Today, when I prepared some briefs for Torts, I set the text in Garamond instead of Times New Roman.
The difference between the two fonts isn’t really important; the point is that I took a few minutes to doll my briefs up a bit, and afterward, I realized that it was satisfying. Actually, it felt liberating. It didn’t seem significant at the time, so I couldn’t understand why using a different typeface was registering with some part of me as being so important.
I thought about it some, and I decided that what I really found so gratifying was that by using Garamond instead of Times New Roman, I injected a little bit of aesthetics into my daily life. There hasn’t been a whole lot of that lately; attention to aesthetic detail seems to be lost in law school. I think I’ve been missing it.

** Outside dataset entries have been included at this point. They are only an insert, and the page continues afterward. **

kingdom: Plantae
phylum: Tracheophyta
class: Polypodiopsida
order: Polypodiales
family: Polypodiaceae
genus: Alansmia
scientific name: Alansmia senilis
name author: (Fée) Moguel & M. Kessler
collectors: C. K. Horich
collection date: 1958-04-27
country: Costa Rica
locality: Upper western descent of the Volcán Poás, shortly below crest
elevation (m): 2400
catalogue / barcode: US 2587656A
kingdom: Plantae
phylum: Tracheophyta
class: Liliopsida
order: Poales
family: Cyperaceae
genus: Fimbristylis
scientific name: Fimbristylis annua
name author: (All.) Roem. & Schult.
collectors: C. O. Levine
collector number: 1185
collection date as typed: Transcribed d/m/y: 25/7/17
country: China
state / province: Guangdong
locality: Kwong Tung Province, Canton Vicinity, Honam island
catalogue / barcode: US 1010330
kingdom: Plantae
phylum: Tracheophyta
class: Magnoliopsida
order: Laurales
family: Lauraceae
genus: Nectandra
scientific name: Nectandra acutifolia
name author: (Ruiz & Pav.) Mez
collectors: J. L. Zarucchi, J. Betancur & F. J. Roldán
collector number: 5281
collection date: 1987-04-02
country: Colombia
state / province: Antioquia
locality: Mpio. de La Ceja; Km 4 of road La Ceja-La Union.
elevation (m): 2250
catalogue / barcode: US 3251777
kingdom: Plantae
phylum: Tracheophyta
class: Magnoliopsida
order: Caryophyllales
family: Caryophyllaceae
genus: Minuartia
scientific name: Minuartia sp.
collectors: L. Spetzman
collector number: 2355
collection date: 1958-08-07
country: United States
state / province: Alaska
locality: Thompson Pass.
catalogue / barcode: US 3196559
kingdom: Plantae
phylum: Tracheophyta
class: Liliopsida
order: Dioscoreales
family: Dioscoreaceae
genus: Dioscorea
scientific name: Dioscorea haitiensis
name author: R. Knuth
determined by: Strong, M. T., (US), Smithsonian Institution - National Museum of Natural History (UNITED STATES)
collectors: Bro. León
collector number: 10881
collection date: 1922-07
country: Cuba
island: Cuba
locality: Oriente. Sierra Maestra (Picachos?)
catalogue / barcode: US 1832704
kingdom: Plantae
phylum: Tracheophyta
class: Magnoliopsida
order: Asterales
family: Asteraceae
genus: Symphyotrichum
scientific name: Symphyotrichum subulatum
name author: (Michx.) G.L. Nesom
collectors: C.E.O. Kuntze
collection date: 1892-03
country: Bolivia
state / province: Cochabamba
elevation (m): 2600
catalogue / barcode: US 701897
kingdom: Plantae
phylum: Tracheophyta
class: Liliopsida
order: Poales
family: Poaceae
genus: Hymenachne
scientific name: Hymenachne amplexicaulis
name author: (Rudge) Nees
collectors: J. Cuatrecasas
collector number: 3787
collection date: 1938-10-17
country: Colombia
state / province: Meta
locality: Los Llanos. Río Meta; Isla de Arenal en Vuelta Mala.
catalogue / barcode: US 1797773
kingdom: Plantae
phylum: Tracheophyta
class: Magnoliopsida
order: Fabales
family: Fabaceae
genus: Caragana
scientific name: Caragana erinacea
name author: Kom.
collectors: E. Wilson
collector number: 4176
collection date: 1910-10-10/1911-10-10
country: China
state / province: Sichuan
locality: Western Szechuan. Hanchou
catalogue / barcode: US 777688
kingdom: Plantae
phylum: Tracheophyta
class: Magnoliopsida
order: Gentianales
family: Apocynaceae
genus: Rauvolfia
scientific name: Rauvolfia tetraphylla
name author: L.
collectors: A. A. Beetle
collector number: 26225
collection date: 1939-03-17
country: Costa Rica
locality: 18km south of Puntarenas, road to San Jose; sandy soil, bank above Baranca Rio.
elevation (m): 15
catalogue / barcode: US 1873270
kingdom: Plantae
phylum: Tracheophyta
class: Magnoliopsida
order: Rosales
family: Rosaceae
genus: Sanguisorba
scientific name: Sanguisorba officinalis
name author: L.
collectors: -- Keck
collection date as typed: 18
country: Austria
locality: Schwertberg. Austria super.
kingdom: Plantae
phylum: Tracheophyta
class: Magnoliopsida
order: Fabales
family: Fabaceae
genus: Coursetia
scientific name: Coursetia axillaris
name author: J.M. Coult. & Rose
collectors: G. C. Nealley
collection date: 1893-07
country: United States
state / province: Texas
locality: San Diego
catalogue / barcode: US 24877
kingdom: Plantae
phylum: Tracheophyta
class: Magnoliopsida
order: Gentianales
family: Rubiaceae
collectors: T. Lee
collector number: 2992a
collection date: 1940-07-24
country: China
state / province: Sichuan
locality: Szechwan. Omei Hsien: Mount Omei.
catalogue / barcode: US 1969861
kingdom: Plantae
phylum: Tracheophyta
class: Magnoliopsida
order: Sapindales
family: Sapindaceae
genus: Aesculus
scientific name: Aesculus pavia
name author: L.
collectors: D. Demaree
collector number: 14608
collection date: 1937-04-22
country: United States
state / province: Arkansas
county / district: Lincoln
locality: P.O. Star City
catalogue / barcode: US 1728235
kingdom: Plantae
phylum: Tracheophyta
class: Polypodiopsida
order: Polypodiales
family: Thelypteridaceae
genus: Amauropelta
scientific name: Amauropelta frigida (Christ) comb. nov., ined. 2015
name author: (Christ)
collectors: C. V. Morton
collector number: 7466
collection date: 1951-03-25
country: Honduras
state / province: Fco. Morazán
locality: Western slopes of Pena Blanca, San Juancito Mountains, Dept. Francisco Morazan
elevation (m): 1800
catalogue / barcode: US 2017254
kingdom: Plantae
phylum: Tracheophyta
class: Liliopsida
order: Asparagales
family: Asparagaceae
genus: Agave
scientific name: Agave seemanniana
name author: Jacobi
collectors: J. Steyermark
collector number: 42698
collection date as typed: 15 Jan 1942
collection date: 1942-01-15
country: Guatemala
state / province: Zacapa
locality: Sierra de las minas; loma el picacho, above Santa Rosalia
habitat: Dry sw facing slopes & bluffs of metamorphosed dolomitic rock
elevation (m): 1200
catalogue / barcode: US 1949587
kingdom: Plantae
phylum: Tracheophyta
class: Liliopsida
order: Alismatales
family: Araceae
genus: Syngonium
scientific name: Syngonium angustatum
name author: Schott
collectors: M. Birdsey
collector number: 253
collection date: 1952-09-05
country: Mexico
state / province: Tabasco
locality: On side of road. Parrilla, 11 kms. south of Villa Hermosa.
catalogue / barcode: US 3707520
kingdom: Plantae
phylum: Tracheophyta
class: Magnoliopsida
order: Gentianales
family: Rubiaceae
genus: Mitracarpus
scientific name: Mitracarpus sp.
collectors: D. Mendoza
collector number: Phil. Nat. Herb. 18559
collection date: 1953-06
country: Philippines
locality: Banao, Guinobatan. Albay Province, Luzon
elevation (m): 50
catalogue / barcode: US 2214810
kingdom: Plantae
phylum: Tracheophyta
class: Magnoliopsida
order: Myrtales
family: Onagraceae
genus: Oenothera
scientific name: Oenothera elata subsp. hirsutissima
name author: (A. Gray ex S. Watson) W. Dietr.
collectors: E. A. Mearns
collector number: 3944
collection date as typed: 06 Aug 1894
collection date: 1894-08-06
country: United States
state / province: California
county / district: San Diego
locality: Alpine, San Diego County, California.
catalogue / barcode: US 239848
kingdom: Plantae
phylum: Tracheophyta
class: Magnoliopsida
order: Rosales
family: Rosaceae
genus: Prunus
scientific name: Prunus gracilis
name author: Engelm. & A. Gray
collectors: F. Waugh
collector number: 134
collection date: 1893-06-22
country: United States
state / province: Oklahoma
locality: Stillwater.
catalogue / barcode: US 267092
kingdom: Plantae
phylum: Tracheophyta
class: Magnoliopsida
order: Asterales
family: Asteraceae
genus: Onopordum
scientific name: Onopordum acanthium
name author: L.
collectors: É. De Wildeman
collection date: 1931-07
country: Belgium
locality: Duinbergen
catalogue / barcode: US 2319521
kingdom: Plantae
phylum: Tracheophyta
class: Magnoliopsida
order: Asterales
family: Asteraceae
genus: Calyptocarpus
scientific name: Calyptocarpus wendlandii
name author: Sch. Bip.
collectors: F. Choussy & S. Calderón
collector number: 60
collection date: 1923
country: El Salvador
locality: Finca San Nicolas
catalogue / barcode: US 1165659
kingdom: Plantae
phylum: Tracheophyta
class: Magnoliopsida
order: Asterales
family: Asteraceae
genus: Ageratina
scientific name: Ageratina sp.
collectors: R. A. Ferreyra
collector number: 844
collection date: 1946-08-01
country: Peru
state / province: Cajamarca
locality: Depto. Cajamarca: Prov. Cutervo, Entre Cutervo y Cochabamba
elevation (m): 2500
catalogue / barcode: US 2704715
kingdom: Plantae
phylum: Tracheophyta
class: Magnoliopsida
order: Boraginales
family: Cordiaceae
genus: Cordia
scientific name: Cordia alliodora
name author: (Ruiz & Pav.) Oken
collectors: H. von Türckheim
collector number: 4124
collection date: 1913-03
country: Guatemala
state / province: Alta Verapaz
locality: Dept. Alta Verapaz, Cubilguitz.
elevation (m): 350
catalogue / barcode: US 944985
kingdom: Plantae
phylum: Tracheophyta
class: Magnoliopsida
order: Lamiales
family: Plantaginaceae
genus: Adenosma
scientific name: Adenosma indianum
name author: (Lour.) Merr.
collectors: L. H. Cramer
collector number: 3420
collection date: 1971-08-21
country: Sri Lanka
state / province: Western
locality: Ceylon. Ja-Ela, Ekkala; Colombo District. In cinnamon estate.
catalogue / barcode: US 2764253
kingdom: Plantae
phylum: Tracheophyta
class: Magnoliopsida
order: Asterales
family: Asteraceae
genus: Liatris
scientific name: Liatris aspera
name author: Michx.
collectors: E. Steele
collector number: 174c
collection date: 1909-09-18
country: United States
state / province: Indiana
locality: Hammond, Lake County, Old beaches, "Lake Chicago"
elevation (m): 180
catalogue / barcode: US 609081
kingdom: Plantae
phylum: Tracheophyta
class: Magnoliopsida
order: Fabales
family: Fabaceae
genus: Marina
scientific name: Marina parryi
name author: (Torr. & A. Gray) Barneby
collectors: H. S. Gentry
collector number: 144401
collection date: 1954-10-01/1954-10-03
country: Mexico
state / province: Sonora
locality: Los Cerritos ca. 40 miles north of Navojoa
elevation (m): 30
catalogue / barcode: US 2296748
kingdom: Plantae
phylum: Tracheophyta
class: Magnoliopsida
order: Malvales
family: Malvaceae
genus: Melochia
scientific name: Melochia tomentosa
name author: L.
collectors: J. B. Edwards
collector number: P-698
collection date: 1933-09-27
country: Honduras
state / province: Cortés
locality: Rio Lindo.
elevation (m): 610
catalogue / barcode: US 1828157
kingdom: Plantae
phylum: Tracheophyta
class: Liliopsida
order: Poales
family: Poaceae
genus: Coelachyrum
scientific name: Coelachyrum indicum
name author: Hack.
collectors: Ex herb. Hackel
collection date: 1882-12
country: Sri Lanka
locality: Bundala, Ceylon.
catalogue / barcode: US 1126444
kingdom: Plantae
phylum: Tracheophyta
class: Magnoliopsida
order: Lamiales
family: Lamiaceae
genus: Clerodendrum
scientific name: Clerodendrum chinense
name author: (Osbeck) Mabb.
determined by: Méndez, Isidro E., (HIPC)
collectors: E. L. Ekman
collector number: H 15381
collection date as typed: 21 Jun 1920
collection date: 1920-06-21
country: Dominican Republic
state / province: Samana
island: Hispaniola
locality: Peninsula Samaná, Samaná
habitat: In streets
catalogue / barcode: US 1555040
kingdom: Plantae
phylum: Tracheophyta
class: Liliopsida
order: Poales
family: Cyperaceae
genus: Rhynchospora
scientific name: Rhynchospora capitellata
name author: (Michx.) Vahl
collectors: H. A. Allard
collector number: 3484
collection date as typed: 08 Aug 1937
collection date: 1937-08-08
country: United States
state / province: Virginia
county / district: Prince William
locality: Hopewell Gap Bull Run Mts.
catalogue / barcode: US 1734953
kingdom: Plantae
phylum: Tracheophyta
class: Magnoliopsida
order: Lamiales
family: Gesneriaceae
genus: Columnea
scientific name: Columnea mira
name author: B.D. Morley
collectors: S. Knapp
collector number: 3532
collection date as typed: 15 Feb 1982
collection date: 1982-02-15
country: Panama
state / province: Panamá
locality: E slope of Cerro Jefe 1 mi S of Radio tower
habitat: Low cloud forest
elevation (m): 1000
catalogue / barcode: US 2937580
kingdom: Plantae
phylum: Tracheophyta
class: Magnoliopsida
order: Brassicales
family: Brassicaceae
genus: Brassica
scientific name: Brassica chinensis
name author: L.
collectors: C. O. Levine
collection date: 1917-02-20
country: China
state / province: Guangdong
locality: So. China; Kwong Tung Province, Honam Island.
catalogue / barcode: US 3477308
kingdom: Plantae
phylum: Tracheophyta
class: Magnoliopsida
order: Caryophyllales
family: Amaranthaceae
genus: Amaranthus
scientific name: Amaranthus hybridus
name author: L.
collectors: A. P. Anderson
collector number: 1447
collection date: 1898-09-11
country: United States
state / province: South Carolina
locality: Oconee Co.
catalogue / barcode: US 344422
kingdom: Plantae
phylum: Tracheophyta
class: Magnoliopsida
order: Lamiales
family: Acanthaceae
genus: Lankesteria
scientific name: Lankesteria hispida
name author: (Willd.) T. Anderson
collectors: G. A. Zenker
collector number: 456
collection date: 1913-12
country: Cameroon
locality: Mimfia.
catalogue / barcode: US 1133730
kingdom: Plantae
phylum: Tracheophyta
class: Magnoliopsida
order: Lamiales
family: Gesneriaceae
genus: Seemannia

The law school environment places a premium on getting to the core of an issue; the fewer frills, the better. We throw out colorful language in favor of terse but accurate description. The abandonment of decoration spills over elsewhere. Textbooks are dense tomes of solid text – an illustration is unthinkable. Our papers are always twelve-point Times New Roman, probably with one-inch margins. Our thought, our presentation, and our expression must be crisp and clear. The message underlying it all seems to be: get to the point, and fast.
Earlier today I got a letter in the mail. I opened it and shortly I was scanning a Thanksgiving letter from my mother, seeking out that all-important main point. I caught myself after a minute and adjusted my attention to actually reading the letter, instead of putting everything through the “ESSENTIAL INFORMATION ONLY” filter.
As long as I retain the ability to turn off that filter, I think I’ll be okay. Now, to brief some cases.